| INSTRUCTIONS FOR THE TASK |
Your transcription must include every record word for word and no pictures.
•••••
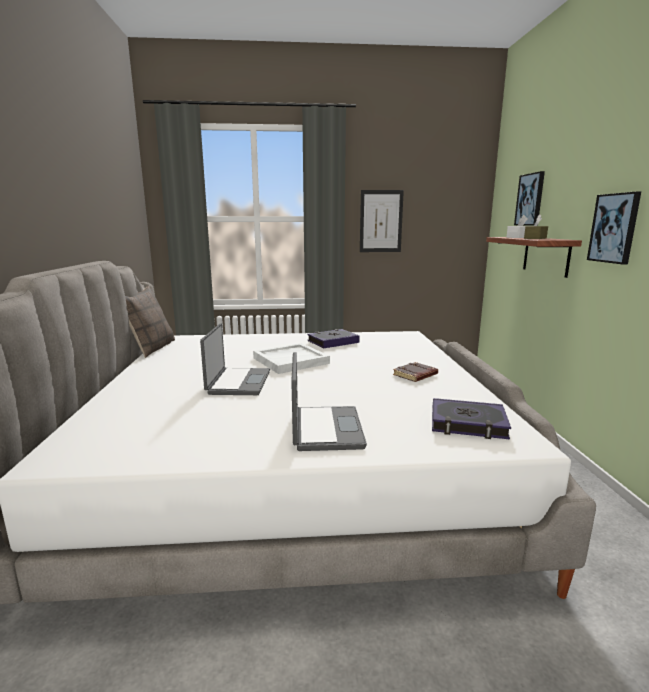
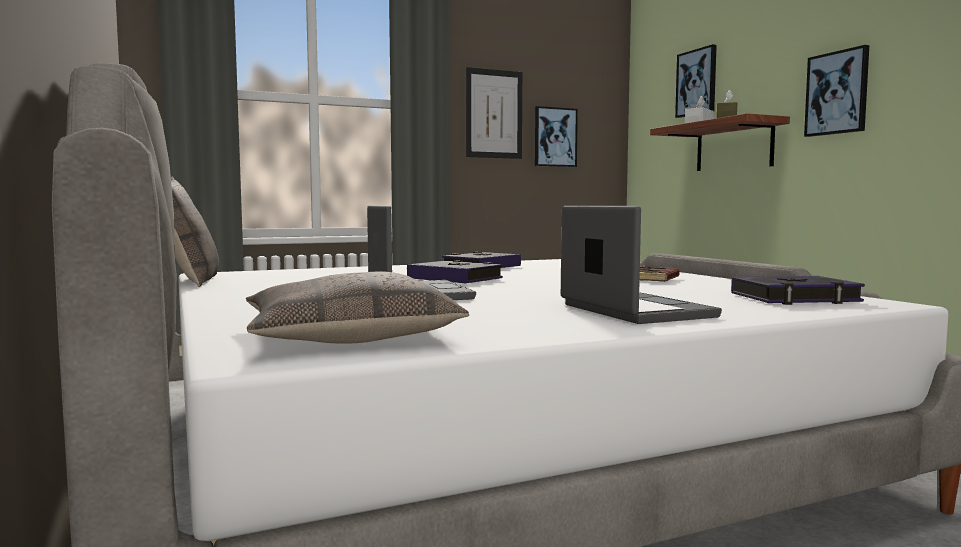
camera: 20 degrees left, 10 degrees down
white tray [253,343,330,374] -> book [407,260,503,283]
none -> pillow [246,271,469,344]
none -> picture [535,106,578,167]

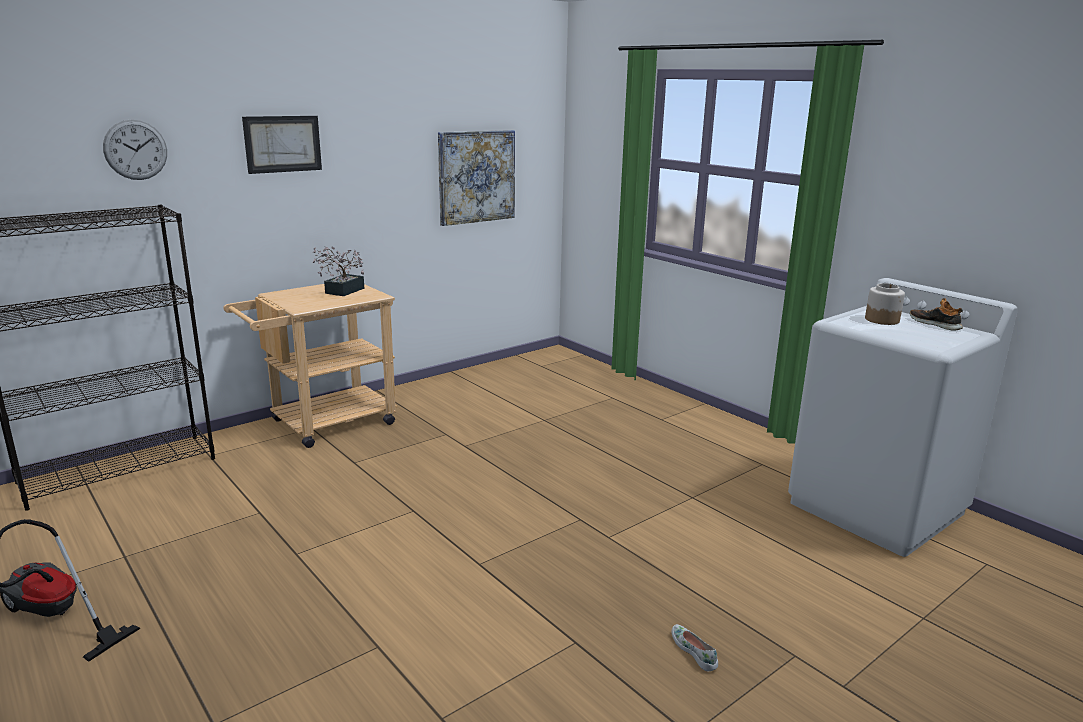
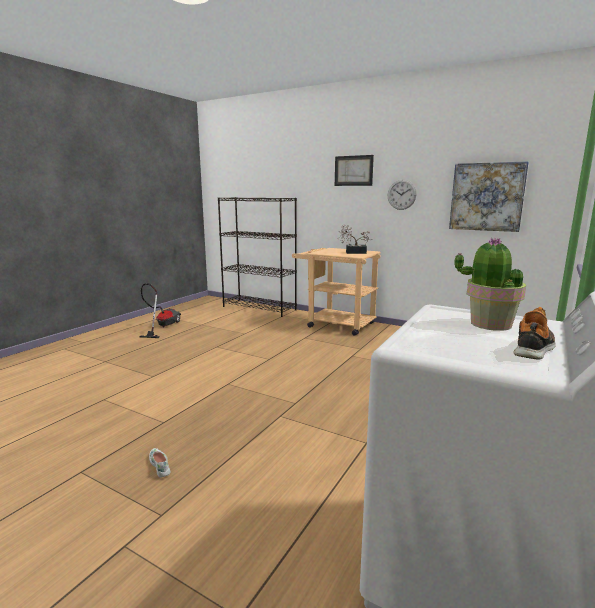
camera: 70 degrees right, 5 degrees down
wall clock [103,120,167,180] -> wall clock moved to [388,180,417,210]
white shoe [672,624,718,671] -> white shoe turned 75 degrees counterclockwise [149,448,170,478]
jar [865,283,905,325] -> potted plant [454,237,526,331]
•••••
| WRITTEN ANSWER |
camera: 20 degrees left, 10 degrees down
white tray [253,343,330,374] -> book [407,260,503,283]
none -> pillow [246,271,469,344]
none -> picture [535,106,578,167]

camera: 70 degrees right, 5 degrees down
wall clock [103,120,167,180] -> wall clock moved to [388,180,417,210]
white shoe [672,624,718,671] -> white shoe turned 75 degrees counterclockwise [149,448,170,478]
jar [865,283,905,325] -> potted plant [454,237,526,331]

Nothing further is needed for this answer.